The body is machined out of aluminum and as mentioned, features an integrated anti-roll head to keep it in place. NICE! The handle portion is then covered with a rubber sleeve to give this light tons of traction in your hand. The lens is scratch resistant and the beam is wide with a bright focal point.
At night, I can light up vehicles and people over two blocks away with this little thing and could easily make out license plate numbers and signs from over 4 blocks when used with my monocular. For close in work, you can lower the light output to 10 lumens, so it is not blinding to you. The two CR123 batteries will last 50 hours in low mode. In high mode, they last about 2 1/2 hours. There is also a strobe feature on the light, for those who wish to have it.
One gripe about this light is the rubber sleeve on the body. It also covers the button, and I was concerned that with use, the sleeve might rip or get punctured and allow water to get in. Well, I put it to the test. I took it out on a rainy night and conducted a series of drop tests from 4 feet, 6 feet, and by throwing it up in the air over 10 feet. How it landed was purely up to chance. It took a beating as I tossed it across the yard, let it sit on a flooded drain completely submerged for 10 minutes. It's also been mounted to my AR15, which was shot hundreds of times. So, how'd it fair?

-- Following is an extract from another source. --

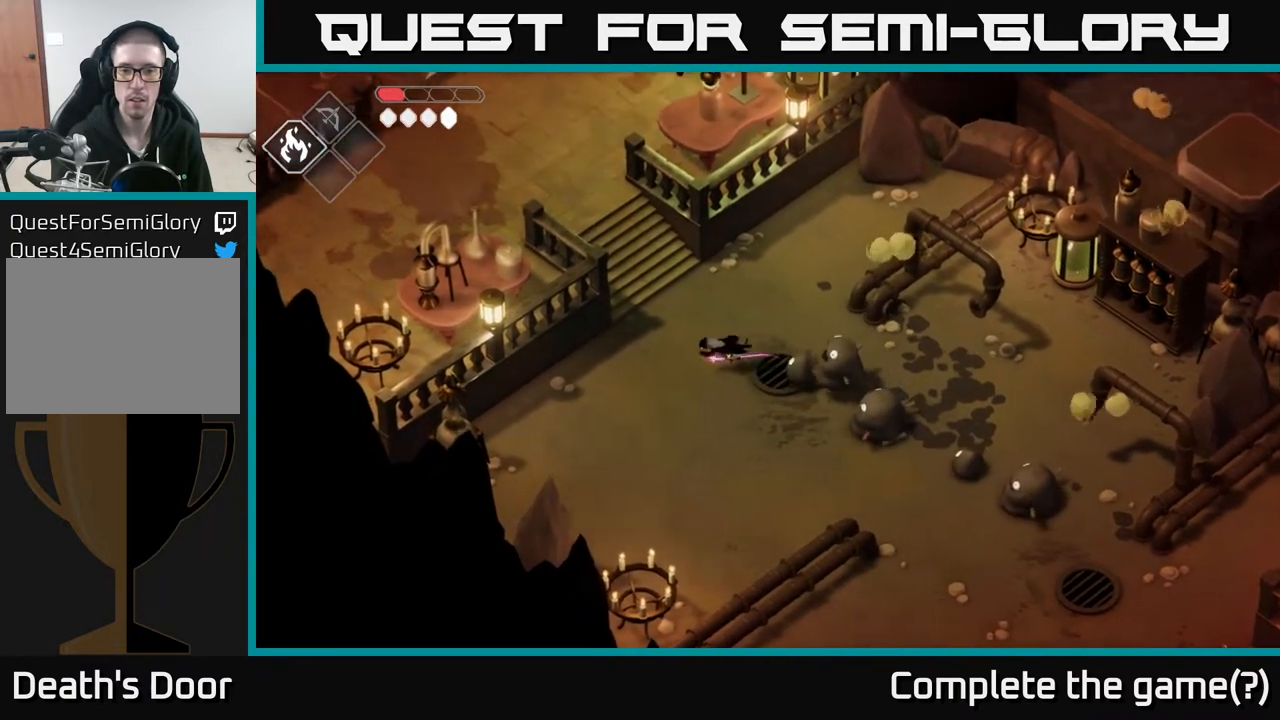
{"buttons": ["B", "L2"], "left_stick": "right", "right_stick": "center", "events": [[83, "left_stick", "down"], [150, "left_stick", "right"], [167, "L2", "down"], [250, "B", "down"]]}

The rubber sleeve did tear in a spot on the back of the light. This allowed some water to seep in, but it did not hurt the light because there are o-rings at the head, which protected it. I was able to find a retailer that sells replacement sleeves, so I purchased about 4 of them. I removed the damaged sleeve and installed a new one. After it was installed, I tested it in my bath tub under about 18 inches of water. Dry as a bone inside. As long as the sleeve is intact, this thing is highly water resistant and weatherproof.

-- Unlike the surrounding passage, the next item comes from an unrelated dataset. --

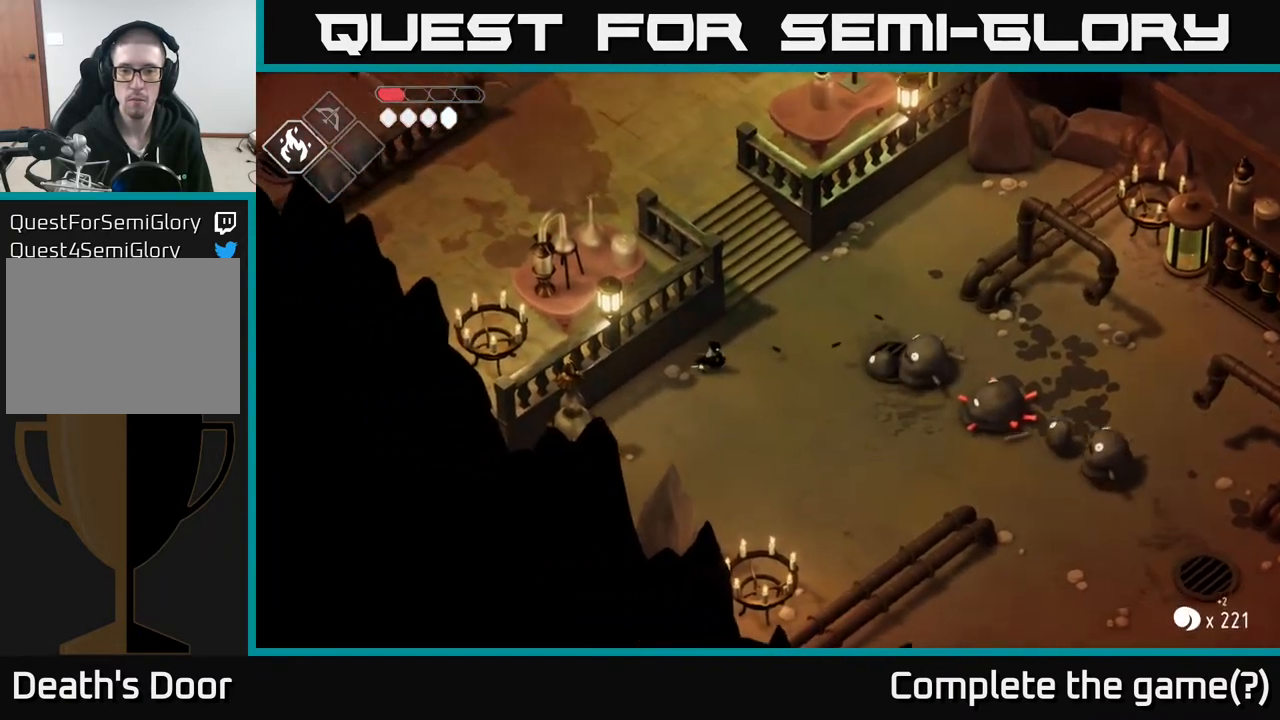
{"buttons": ["L2"], "left_stick": "right", "right_stick": "center", "events": [[367, "B", "up"]]}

Due to it's small size and light weight, I now have this mounted to my AR15 with a VTAC light mount. The narrow body required me to shim it in order to fit the VTAC. Instead of using electrical tape or something like that, I utilized the old sleeve. I cut it to the size needed and wrapped it around the light. After that, it was a matter of getting it into the mount and tightening the screws. It looks good there and is solid. You can't even tell I shimmed it.
The only other thing I can fault with this light is that it does not tail stand. The rubber sleeve and the button make it impossible for it to do so. For that, I don't consider this light a very effective wilderness light, but it makes a good tactical light.
I'm not going to say that this light is as good as something much more expensive like my Stinger LED or a Surefire weapon light, but the Scorpion is a good handheld, or weapon mounted tactical light. At $50, it is a huge value because you get a lot of light for not a lot of money. I like to consider this more of a practical light because it will fill a lot of roles nicely and does so at a low price point. I'd only suggest buying a few extra sleeves and keeping them around. At about $2 a piece, there isn't any reason not to. One last thing about the rubber sleeve is that it doesn't transfer heat or cold like metal does. This makes it very comfortable to hold in cold weather, as well as hot weather. That's something to think about.